**TASKS TO COMPLETE**
• A. Answer these questions from the forum thread on Sandy Bridge motherboards with an IDE connector:
(i) Which two AsusTek motherboard series does the person asking name?
(ii) What card does the reply about the two Cougar Point Chipset motherboards say they include?
(iii) What data rate does the thread give for USB 2.0?
• B. Write the next part of the forum thread on Sandy Bridge motherboards with an IDE connector, starting after its last sentence.

**DOCUMENT PASSAGE**
[Start of Attachment]

Does a motherboard exist by any manufacturer that has the Intel Sandy Bridge (SB) chipset (any of H67, P67, Z68) and an IDE / PATA connector (only need one, don't care 100 or 133 standard) and two PCIe x16 width card slots that run in 8x/8x when in SLI or CrossFireX (since we're talking SB, they'll be either PCIe standard version 2 or 3, don't care which)?
I am aware of the AsusTek SB motherboards (P8P67 and P8H67 series), but they only come in 16x/4x with the IDE / PATA connector. When you move to the models with 8x/8x support (like the PRO line in the series) they lose the IDE / PATA connector. Anyone know why? The space where the connector was is empty and I hardly think it's PCB trace real estate. SB should support 16x or 8x/8x PCIe 2.0 direct to the CPU die, while any IDE / PATA support would have to come over the DMI via the chipset (South Bridge). Support for one shouldn't effect the other. Those boards usually have more USB support, so maybe that's the trade-off AsusTek made. Too bad for me.
Much thanks in advance!
PS Please don't post just to say IDE / PATA is a dying or dead interface and any peripheral I have on that standard I should just buy a SATA equivalent.
Pata connectors are quickly disappearing in modern equipment. If you really need one (i assume this is for an old CD drive) then you can get a cheap PATA PCI adapter, but for the same price you could just get a new SATA CD burner and not have the extra card wasting space.
The following two Cougar Point Chipset motherboards have an ATA133 IDE connector (supports 2 x IDE devices) and include an ASRock SLI_Bridge_2S Card. To be able to support NVIDIA SLI two PCI Express x16 slots must be able to operate in at least x8/x8 mode so the inclusion of an ASRock SLI_Bridge_2S Card seems to confirm this.
Short Reply / Question : Anyone have experience with PATA / IDE to SATA converters? Like the little PCB ones that would be perfect inside a computer case were I can connect a psu 4-pin molex power cable and SATA data cable to a PATA / IDE drive and be ready to go for only a few bucks investment with little space lost or size added to the drive.
Long Reply : If I do go the converter route, I would opt for a PATA to SATA converter rather than through the PCI interface (also dying vs PCIe, but not as dead as PATA vs SATA, imho). The devices I'm still hanging on to are from the last iteration of PATA, the 133 standard (Ultra ATA 133 aka Ultra DMA 133 aka 133 MB/s). At 133 MB/s, PCI will bottleneck at its peak 133 MB/s rate (talking 5V 32-bit 33 MHz standard) because it's shared and I would like to utilize PCI sound and/or TV tuner cards. USB 2.0 yields only 480 Mb/s (60 MB/s). That leaves SATA 1.0 (1.5 Gb/s or roughly equivalent to the UDMA 133 MB/s). Since SATA is backward compatible, SATA 2.0 (3 Gb/s) and 3.0 (6 Gb/s) will still accept the slow connection.

[End of Attachment]

**DATA EXTRACT**
[Start of Attachment]

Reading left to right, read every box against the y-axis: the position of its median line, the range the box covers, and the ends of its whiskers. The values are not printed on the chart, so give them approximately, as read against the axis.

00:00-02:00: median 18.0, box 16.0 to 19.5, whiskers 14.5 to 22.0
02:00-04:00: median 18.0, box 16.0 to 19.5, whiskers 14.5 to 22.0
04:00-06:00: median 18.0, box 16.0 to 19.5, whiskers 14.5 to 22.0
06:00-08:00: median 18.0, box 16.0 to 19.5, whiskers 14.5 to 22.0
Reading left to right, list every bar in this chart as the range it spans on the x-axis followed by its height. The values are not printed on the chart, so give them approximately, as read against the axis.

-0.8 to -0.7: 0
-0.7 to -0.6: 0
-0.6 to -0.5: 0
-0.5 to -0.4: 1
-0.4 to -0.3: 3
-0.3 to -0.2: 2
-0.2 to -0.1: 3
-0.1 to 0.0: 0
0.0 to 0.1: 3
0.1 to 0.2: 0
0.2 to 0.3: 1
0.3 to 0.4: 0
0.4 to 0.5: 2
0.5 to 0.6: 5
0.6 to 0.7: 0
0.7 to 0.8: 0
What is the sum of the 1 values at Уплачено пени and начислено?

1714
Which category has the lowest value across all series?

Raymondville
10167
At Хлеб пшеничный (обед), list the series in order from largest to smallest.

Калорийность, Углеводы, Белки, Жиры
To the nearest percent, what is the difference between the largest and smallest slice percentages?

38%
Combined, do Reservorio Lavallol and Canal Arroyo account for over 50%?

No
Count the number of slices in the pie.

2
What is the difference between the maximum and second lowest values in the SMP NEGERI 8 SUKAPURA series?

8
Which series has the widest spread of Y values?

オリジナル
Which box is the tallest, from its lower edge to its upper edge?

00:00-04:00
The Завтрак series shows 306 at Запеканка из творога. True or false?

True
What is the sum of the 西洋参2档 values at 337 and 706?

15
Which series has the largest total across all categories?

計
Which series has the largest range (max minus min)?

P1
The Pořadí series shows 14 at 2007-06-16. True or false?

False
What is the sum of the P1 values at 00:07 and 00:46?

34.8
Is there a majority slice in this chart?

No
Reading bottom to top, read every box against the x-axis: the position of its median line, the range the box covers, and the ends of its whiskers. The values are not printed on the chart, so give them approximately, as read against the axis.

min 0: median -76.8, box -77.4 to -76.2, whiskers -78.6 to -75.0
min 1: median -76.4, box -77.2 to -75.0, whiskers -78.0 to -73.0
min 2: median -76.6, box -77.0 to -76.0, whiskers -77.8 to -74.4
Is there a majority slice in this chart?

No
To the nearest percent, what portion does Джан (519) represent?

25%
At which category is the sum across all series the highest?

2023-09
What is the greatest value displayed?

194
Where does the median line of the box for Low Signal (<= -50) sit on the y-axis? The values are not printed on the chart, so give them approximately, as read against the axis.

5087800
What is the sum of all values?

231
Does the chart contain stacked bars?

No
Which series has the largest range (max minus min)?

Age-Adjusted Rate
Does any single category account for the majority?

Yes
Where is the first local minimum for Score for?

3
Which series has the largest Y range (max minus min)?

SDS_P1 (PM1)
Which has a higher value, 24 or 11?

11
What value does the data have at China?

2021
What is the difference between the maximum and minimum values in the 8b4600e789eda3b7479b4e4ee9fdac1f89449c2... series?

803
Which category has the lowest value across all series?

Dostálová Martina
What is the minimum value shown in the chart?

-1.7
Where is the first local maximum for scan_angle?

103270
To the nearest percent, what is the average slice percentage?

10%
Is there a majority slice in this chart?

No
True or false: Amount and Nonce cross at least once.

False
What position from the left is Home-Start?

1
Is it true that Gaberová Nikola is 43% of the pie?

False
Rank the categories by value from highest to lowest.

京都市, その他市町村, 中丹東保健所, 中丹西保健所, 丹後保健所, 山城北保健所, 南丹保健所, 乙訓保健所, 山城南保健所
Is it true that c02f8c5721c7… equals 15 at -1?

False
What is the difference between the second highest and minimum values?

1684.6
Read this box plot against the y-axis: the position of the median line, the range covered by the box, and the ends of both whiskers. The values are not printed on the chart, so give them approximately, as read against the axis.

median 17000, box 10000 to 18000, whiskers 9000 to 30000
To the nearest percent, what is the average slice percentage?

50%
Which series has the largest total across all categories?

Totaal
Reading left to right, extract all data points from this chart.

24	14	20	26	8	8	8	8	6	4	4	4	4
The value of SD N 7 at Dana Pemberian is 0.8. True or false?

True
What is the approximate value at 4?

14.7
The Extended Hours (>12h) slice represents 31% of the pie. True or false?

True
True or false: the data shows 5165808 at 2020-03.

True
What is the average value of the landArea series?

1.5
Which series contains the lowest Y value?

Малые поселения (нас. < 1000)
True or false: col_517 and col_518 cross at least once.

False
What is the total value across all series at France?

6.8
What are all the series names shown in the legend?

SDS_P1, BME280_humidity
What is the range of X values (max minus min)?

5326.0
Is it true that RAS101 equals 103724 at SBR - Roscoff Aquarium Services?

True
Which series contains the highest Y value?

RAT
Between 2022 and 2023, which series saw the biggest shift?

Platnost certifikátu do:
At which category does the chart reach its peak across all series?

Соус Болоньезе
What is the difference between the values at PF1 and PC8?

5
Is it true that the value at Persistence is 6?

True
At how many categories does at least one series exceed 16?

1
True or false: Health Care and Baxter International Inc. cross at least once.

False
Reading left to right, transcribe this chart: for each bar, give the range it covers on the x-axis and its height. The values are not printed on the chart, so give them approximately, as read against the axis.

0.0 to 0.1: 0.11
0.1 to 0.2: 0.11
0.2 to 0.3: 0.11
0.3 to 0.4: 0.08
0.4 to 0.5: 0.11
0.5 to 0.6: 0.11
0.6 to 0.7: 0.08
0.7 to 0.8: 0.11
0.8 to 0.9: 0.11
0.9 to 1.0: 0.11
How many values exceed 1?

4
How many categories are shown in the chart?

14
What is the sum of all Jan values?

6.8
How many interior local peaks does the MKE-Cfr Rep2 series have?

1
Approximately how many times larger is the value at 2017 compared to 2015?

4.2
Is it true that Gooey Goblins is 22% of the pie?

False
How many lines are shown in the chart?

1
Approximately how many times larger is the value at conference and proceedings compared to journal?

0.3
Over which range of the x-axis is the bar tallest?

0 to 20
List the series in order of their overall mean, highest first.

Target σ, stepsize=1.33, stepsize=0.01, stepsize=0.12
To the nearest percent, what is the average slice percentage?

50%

[End of Attachment]

**RESULTS OF THE TASKS**
• A.
(i) The P8P67 and P8H67 series.
(ii) An ASRock SLI_Bridge_2S Card.
(iii) 480 Mb/s (60 MB/s).

• B.
I also want to keep these devices inside the case, so external enclosures are not my preference. My issue is mainly the burden of an external power supply vs access to the 4-pin molex connectors inside the case. I currently own an enclosure to convert PATA to USB 2.0 (why I mentioned that above vs 3.0 which easily handles 640 MB/s) and it's a hassle.
Full disclosure, it's two PATA HDD and an ODD I'm hanging onto. I want to be able to boot off these, too. Anyone know if UEFI (sigh, "another one bytes (sic) the dust" - pun intended - cya BIOS) supports boot from USB (ie my PATA HDD in an enclosure)?
When it makes sense (cost/benefit) I'll ditch the PCI as well as PATA. I've long since let ISA and AGP go. ;-)
PS Blows my mind FDD connector, serial port, and parrallel port can still be found on modern mobo. Waiting for VGA connectors to disappear, my next headache.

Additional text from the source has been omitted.